As discussed in the introduction, we use the hierarchical approach to hybrid models. In our previous work [30], we have formalized the execution semantics of any combination of different formalisms used in a hierarchical hybrid model, e.g., Petri nets, BPMN, Declare, DCR Graphs, and process trees. In the mining approach presented here, we limit ourselves to hybrid models consisting of process trees and Declare models, and, in particular, to hybrid models where the top-level model is a process tree and some sub-processes can be Declare models.

In Fig. 1, we show an example of a hybrid model. The top-level model is a process tree, and there are two declarative sub-processes. The top-level process tree has the regular activities a, b, c, d, e and o and two abstract activities X1 and X2, each mapping to a declarative sub-process. The declarative sub-process X1 contains activity s and the sub-process X2 contains activities p q, r and t.

*Recorded data:*
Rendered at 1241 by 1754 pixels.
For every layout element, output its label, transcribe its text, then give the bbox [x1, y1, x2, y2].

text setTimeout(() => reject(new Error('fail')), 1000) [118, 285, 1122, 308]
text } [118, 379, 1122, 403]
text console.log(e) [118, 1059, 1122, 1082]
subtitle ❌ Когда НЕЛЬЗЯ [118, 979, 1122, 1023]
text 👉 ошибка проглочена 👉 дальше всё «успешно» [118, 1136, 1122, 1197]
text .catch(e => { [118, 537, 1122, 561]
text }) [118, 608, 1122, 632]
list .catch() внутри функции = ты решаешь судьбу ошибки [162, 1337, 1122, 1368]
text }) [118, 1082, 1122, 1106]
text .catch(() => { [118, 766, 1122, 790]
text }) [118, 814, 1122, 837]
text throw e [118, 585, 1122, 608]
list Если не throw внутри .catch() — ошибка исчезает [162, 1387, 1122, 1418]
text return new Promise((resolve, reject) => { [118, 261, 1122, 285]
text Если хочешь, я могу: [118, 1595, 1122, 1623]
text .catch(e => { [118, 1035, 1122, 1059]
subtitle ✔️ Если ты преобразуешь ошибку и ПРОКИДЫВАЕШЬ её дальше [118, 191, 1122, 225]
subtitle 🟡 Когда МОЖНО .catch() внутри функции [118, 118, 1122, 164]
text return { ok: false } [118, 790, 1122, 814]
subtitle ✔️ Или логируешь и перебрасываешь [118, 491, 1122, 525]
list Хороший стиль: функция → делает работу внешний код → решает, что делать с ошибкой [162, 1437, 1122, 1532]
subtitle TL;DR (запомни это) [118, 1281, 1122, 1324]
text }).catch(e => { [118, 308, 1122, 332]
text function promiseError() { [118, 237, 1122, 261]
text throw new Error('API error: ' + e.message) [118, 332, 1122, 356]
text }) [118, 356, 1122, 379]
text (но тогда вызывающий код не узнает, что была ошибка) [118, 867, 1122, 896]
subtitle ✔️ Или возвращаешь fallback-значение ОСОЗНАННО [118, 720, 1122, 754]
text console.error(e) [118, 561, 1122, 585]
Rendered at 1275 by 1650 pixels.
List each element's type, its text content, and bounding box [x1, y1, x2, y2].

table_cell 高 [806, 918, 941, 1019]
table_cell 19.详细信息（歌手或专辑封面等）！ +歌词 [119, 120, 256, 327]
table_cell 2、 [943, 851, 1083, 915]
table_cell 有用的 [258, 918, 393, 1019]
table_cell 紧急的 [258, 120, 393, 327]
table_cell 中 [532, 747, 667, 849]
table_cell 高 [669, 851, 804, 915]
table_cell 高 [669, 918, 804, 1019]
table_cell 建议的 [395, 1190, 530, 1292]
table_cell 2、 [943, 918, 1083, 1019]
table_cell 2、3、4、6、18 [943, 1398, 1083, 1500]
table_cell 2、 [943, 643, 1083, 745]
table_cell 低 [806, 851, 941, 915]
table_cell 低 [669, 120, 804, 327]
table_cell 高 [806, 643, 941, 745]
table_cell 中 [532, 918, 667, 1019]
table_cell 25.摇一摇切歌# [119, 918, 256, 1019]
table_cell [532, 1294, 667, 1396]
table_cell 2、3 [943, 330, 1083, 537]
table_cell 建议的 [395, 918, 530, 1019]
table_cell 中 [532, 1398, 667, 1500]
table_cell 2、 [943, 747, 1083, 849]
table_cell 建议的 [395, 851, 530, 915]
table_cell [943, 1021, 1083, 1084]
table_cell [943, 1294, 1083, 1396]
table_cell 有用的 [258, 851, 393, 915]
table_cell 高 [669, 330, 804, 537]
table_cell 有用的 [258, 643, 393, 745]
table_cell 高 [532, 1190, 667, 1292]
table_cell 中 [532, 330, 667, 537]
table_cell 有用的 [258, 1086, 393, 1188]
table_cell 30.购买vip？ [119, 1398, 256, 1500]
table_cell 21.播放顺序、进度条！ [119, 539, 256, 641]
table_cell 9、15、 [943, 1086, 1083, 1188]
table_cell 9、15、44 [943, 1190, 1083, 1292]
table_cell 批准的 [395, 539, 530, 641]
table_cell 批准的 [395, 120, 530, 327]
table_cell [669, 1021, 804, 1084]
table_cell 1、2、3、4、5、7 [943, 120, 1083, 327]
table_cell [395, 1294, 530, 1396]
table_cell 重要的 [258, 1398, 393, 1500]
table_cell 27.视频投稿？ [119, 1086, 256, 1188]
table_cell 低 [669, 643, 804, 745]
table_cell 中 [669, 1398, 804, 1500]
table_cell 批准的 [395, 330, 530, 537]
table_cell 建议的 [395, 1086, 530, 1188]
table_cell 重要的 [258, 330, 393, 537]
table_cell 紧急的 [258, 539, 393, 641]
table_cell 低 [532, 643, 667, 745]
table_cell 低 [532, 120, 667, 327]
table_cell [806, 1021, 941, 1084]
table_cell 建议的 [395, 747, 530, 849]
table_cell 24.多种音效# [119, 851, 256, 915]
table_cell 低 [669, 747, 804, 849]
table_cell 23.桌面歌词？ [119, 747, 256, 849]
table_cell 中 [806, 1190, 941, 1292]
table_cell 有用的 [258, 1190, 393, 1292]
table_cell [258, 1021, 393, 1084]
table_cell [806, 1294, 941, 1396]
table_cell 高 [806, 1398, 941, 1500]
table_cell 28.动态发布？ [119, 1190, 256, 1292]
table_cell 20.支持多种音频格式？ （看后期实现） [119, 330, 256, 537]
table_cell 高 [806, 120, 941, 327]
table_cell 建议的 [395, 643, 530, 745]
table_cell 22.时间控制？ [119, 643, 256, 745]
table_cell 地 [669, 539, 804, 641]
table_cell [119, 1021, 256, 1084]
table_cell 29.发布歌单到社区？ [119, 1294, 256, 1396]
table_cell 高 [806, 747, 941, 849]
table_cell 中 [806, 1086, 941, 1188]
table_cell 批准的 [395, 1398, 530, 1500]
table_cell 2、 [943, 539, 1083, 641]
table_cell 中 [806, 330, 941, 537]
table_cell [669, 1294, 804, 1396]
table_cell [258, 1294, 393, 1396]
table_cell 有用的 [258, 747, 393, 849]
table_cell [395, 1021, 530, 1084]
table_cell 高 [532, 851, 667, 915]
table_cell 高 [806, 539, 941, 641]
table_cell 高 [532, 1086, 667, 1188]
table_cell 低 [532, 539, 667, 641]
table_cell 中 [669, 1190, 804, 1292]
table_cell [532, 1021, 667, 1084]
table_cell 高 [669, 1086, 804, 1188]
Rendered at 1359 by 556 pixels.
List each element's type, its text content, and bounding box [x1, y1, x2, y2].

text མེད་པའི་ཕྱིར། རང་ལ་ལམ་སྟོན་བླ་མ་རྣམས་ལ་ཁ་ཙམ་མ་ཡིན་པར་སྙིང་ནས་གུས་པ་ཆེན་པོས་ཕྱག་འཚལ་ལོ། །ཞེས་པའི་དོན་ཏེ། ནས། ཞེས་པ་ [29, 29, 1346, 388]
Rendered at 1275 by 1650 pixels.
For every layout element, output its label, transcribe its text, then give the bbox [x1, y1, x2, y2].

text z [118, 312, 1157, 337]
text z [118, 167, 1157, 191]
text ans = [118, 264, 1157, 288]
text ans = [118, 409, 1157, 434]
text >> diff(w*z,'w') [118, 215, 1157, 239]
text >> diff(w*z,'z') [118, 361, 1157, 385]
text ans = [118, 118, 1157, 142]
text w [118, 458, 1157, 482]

*Tasks to carry out:*
#1 Using the hybrid models passage, say whether each statement agrees with it: (a) the mining approach presented is limited to hybrid models made of process trees and Declare models; (b) in Fig. 1 the top-level model is a Declare model; (c) the declarative sub-process X1 contains activity t. Answer yes or no for each and quote the deciding words.
#2 The hybrid models passage gives example formalisms that can be combined in a hierarchical hybrid model. List every one of them.
#3 According to the hybrid models passage, which two abstract activities does the top-level process tree in Fig. 1 have?

*Responses to the exercise:*
#1
(a) Yes: "we limit ourselves to hybrid models consisting of process trees and Declare models"
(b) No: "The top-level model is a process tree"
(c) No: "The declarative sub-process X1 contains activity s"

#2 Petri nets, BPMN, Declare, DCR Graphs, process trees

#3 X1 and X2